Tasks to complete:
- A) Answer these questions using the passage about the HopFlyt aircraft:
(i) How many propellers does the design use?
(ii) How many patent filings does HopFlyt have pending on the tilting wing?
(iii) Which company is partnering with HopFlyt to build propellers for the ground test?
- B) Write the next part of the passage about the HopFlyt aircraft, picking up right after its final sentence.

--- Reading passage Enclosed Below ---

Venturi propulsion will be provided by the pairs of counter-rotating propellers, mounted towards the rear of each of the two channels in each wing. The 16 specially designed, very thin, six bladed propellers are optimized for takeoff thrust, high-speed flight and reduced noise. Winston got the initial idea from an old NASA study that investigated ways to make commercial airliners more fuel efficient by modifying propellers — at the time, a long-overlooked part of aviation technology.
HopFlyt has two patent filings pending on the unique, channeled tilting wing. “Nobody’s ever done a canard, and a wing that change incident and are independent, left and right,” said Winston. “There are also no standard controls surfaces. There’s no ailerons. There’s no flaps. There’s no rudder, no vertical stabilizer, elevator — any of that,” he said, adding the absent control surfaces will also mean less drag on the aircraft. Autodesk is also partnering with HopFlyt to build a set of propellers for the ground test the company plans to perform in early 2020.

--- End of Enclosed Reading passage ---
--- Dataset excerpts Enclosed Below ---

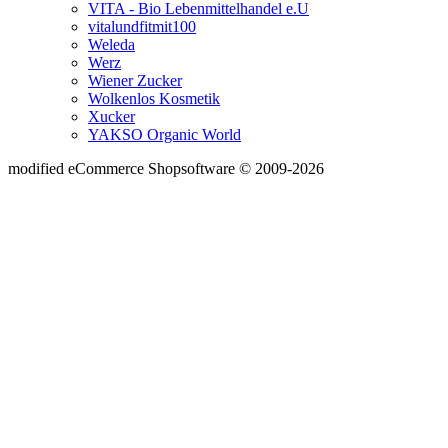
VITA - Bio Lebenmittelhandel e.U
vitalundfitmit100
Weleda
Werz
Wiener Zucker
Wolkenlos Kosmetik
Xucker
YAKSO Organic World
mod
ified eCommerce Shopsoftware © 2009-2026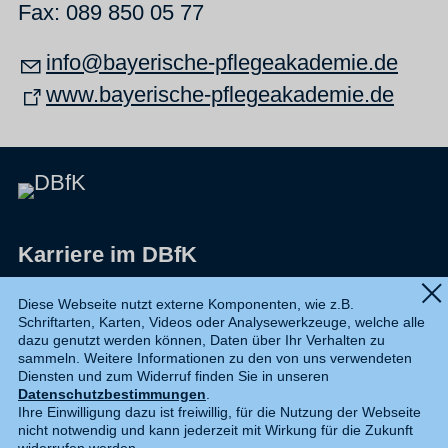
Fax: 089 850 05 77
info@bayerische-pflegeakademie.de
www.bayerische-pflegeakademie.de
Karriere im DBfK
Impressum
Diese Webseite nutzt externe Komponenten, wie z.B.
Schriftarten, Karten, Videos oder Analysewerkzeuge, welche alle
Datenschutz
dazu genutzt werden können, Daten über Ihr Verhalten zu
sammeln. Weitere Informationen zu den von uns verwendeten
Shop
Diensten und zum Widerruf finden Sie in unseren
Datenschutzbestimmungen
.
Widerruf
Ihre Einwilligung dazu ist freiwillig, für die Nutzung der Webseite
nicht notwendig und kann jederzeit mit Wirkung für die Zukunft
Kontakt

--- End of Enclosed Dataset excerpts ---

Answers:
- A)
(i) 16
(ii) Two
(iii) Autodesk

- B)
HopFlyt is making composite tooling using 3D printed parts to form 100% carbon graphite aircraft. In October, the company completed the full-size, bright red fuselage tooling, which will eventually be overlaid with composite material to make the actual fuselage, said Feely.
Venturi’s propulsion will be 100% electric for now, but space in the fuselage is being allotted to potentially house a hybrid system. “We are unsure of where battery technology will be in two years when we are ready to fly,” Winston explained, “so we have made provisions in the design for it to be a hybrid electric, with an internal combustion engine running a generator, in order to reduce weight and increase range.”
In contrast to the Custer Channel Wing, the Venturi closes the circle above the wing. This provides additional lift in low speed flight, but the upper shrouds retract radially into the wings to reduce drag for high-speed flight.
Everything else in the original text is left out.